Complexity Analysis of Counting Sort Algorithm

  1. Time Complexity
    CaseTime Complexity
    Best O(n + k)
    Average O(n + k)
    WorstO(n + k)
  2. Space Complexity: Here, we use an additional array of size K, which is the maximum element of the array to store the frequencies of all the elements in the range [0, K]. Thus, the space complexity largely depends on the value of K, and is equivalent to O(K).

Applications of Counting Sort Algorithm

  1. Counting sort is used when there are smaller integers with multiple counts.
  2. When you need an algorithm with linear complexity.

Advantages of Counting Sort Algorithm

  1. Counting sort generally performs faster than all comparison-based sorting algorithms, such as merge sort and quick sort, if the range of input is of the order of the number of inputs.
  2. Counting sort is easy to code.
  3. Counting sort is a stable algorithm i.e. it maintains the relative order of elements with equal values.

Disadvantages of Counting Sort Algorithm

  1. Counting sort doesn’t work on decimal values. It is designed for sorting integer values.
  2. Counting sort is inefficient if the range of values to be sorted is very large.
  3. Counting sort is not an in-place sorting algorithm. It uses extra space for sorting the array elements.
Summary

So, here we saw every aspect of the counting sort algorithm in data structures. The power of Counting Sort is its linear running time. It works differently compared to the sorting algorithms we have learned so far. To apply your knowledge of counting sort algorithm, enroll in our DSA Programming Course.

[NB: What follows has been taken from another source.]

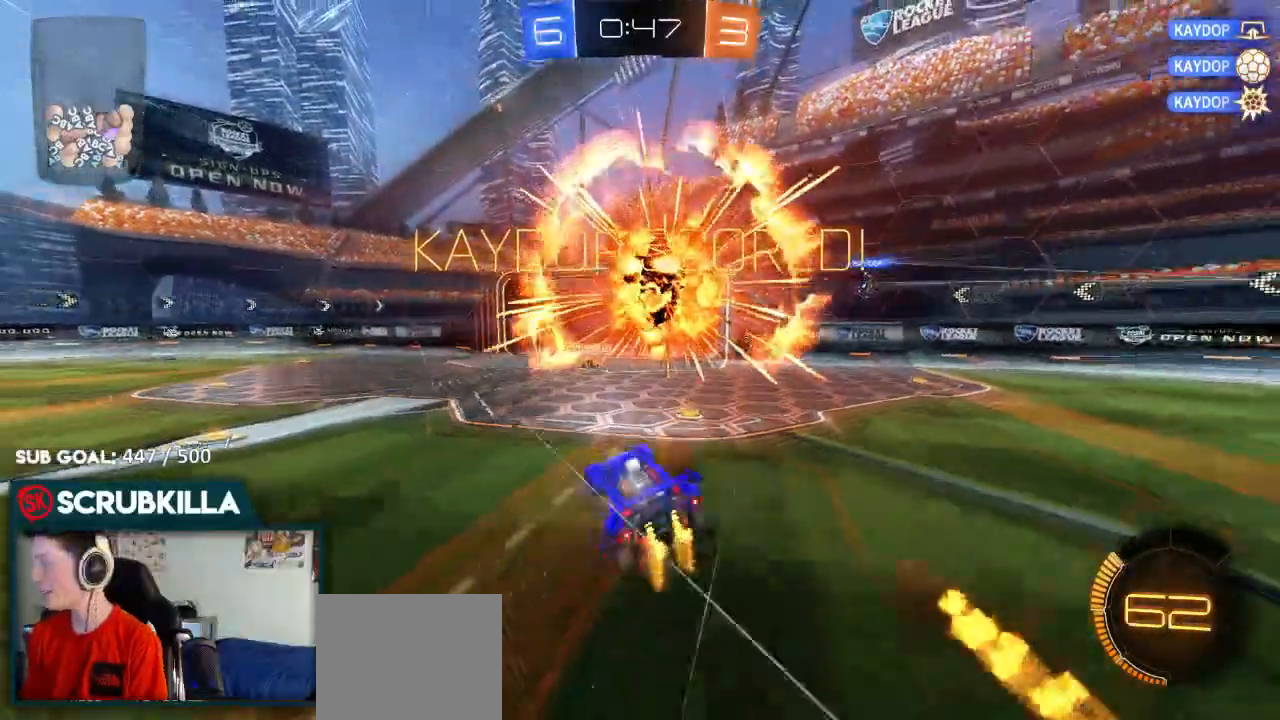
{"dt_ms": 500, "buttons": ["X"], "left_stick": "up", "right_stick": "center", "events": [[83, "A", "up"], [200, "R2", "up"], [200, "Y", "down"], [300, "left_stick", "center"], [350, "Y", "up"], [483, "left_stick", "up"]]}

Similar Sorting Algorithms

FAQs

Q1. Is counting sort stable?

Yes, counting sort is an example of a stable sorting algorithm, as it does not change the relative order of elements of the same value in the input.

Q2. Is counting sort an in-place sorting algorithm?

No, counting sort is not an in-place sorting algorithm. In counting sort, we use an auxiliary array of the size of the range of data.

Q3. Where should counting sort be used?

Counting sort works better than the other comparison-based sorting algorithms when we have to sort many numbers that lie in a comparatively smaller range on the number line.